Potential limitations, advantages, and future directions

All our patients fit the Aicardi AHC clinical diagnostic criteria. Although ATP1A3 mutations can cause other phenotypes, we specifically focused on AHC and did not study patients with other ATP1A3 related phenotypes [26]. We suggest that this would be an interesting subject for future investigations. Formal motility testing was conducted on only some of our patients. However, this is the case because our study reflects results based on actual clinical care practices. Also, patients in this study may have been selectively referred to our center because of their disease severity and the availability of our multidisciplinary clinic. Finally, demonstration of an association with neurological symptoms does not necessarily imply causality. Nonetheless, the neurological manifestations of the patient population we see in our center are comparable to other series previously described in Europe, USA and China [4,5,6,7, 17, 33] and appear to be less severe than the patient population reported from Japan [16]. Additionally, although this study is not a longitudinal study, it has the advantage of a hypothesis-driven comprehensive analysis of the available gastrointestinal-related manifestations and data of an informative cohort of consecutive AHC patients.

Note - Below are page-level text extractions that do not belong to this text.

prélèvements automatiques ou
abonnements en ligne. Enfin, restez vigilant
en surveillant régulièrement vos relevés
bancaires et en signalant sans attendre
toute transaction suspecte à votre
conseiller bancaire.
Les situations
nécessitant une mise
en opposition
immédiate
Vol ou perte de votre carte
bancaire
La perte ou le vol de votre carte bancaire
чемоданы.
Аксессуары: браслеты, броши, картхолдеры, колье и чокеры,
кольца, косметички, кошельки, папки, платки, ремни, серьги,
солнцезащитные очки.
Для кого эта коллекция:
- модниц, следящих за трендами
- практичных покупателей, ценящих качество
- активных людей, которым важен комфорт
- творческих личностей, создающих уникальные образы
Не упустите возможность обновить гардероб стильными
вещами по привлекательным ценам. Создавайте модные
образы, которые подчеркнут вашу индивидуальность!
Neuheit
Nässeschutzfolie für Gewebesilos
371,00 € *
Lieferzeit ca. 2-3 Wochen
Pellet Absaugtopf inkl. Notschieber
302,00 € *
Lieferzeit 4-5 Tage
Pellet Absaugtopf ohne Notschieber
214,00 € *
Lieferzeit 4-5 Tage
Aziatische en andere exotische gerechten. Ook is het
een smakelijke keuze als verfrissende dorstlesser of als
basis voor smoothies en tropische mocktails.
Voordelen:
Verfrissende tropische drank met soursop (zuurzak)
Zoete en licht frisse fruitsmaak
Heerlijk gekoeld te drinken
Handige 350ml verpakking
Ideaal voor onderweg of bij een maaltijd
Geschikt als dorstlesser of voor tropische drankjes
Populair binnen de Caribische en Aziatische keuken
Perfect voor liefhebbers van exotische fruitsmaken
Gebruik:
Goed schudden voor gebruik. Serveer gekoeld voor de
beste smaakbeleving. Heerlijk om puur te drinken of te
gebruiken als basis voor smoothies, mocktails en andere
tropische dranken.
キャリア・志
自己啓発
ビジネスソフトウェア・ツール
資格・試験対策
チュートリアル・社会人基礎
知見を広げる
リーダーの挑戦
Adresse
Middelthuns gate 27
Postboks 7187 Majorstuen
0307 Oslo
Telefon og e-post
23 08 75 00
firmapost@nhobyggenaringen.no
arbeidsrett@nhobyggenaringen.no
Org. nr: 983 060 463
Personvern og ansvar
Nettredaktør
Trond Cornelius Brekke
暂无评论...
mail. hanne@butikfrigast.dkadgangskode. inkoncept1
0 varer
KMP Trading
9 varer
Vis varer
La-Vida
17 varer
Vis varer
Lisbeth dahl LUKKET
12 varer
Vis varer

Future studies with larger numbers of patients could investigate if such larger numbers could delineate subtle differences that may exist between the mutation positive and mutation negative patients that the numbers of patients we had may not have detected.

Conclusions

Gastrointestinal problems are common and are at times severe in patients with AHC. Awareness of these issues and anticipatory guidance should help in planning the correct medical and surgical interventions. Our findings are consistent with current understanding of the underlying pathophysiology of AHC that involves ATPase related neuronal dysfunction in regions that control gastrointestinal function/motility and swallowing.